Explore the material -
1 – Put the sentence "You don't need a database to program in PHP." from the forum thread below about running PHP code without a database into Spanish.
2 – In the forum thread below about running PHP code without a database, condense the reply that begins "You don't need a database" into one shorter sentence that keeps its main facts.
3 – Pick up the forum thread below about running PHP code without a database and write what comes next after its last post.

Extract to read -
View Full Version : Displaying PHP codes without DB yet

07-31-2008, 07:45 AM

Sorry for the total noob question. I just would like to ask if its possible to view my PHP codes (even just the simple "Hello World" in echo) even if I don't have database yet.

My PHP codes are inside/saved as .html and as follows:

<html><head><title>Untitled Document</title></head>

/* Turn on error reporting */
ini_set('display_errors', 1);
ini_set('display_startup_errors', 1);

$name = "Em";
$age = 19;
$school = "De La Salle University";

/* Output text using echo */
echo "Hello World";
// Output text using print
print "Hello " . $age . " years old " . $name ".";
echo "Your name has " . strlen($name) . " letters."; // Em: length = 2
echo "The word \"University\" is found at the " . strpos($school, "University") . " th position." // University: starting position = 12 (because counting starts at 0)


07-31-2008, 08:16 AM
You don't need a database to program in PHP. But unless you're host is set up to parse .html files as PHP you won't get any processing either. Rename .html to .php and it should work.

07-31-2008, 08:29 AM
Okay, so I now changed the extension from .html to .php. However, if I try to view the .php file, nothing will be displayed in the browser? Do I need to setup something with regards to Apache/MySQL before being able to view my "Hello World"? (^_^);

07-31-2008, 08:43 AM
just use XAMPP or WAMP (for Windows)

Stored entries:
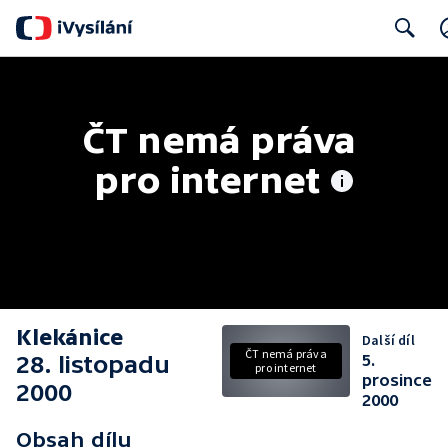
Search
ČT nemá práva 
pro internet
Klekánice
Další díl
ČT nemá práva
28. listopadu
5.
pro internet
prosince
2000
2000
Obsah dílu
--
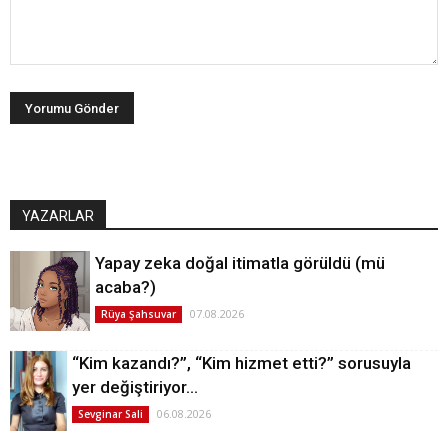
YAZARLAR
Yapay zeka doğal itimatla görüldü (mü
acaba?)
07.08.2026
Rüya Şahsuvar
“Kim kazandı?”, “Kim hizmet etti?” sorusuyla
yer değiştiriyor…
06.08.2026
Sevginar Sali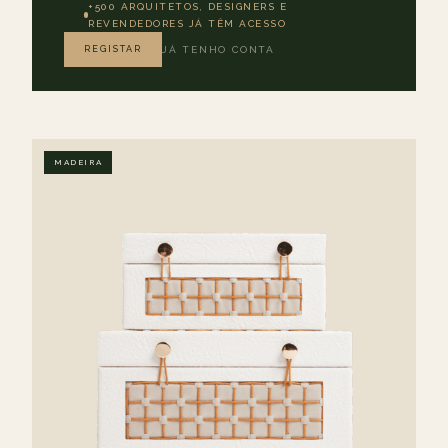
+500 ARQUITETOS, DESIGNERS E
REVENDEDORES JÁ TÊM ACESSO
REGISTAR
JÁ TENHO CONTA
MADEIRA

Answers -
1 – No necesitas una base de datos para programar en PHP.

2 – PHP works without a database, but a host that isn't set up to parse .html files as PHP won't process them, so renaming the file to .php should make it work.

3 –
and put your code in htdocs (for XAMPP) or www (fror WAMP)

open ur browser n type http://localhost/path_to_your_file.php

it should work...

07-31-2008, 09:07 AM
I tried putting myfile.php inside Apache's htdocs, and restarted the Apache server.
I went to http://localhost/myfile.php and nothing is displayed.

I then realized that some parts of the codes are wrong:

$message = "Hello";
$number = 143;
$file = fopen("test.txt", "w");
echo vfprintf($file, "&#37;s world. Day number %u", array($message, $number));

What is actually wrong with these lines of code?

My editor (Adobe Dreamweaver CS3) won't also able to detect vfprintf as a valid function. Why is that?

07-31-2008, 10:17 PM
vprintf is the same as printf except it wants an array of parameters. You have given it three arguments, and it only accepts two arguments. You cannot write to a file in this way using PHP, and I don't believe you can override the stdout to pipe it to a file. Instead, use vsprintf/sprintf with you're format and arrays, capture the output in a variable and use fwrite to write the new entry to a file.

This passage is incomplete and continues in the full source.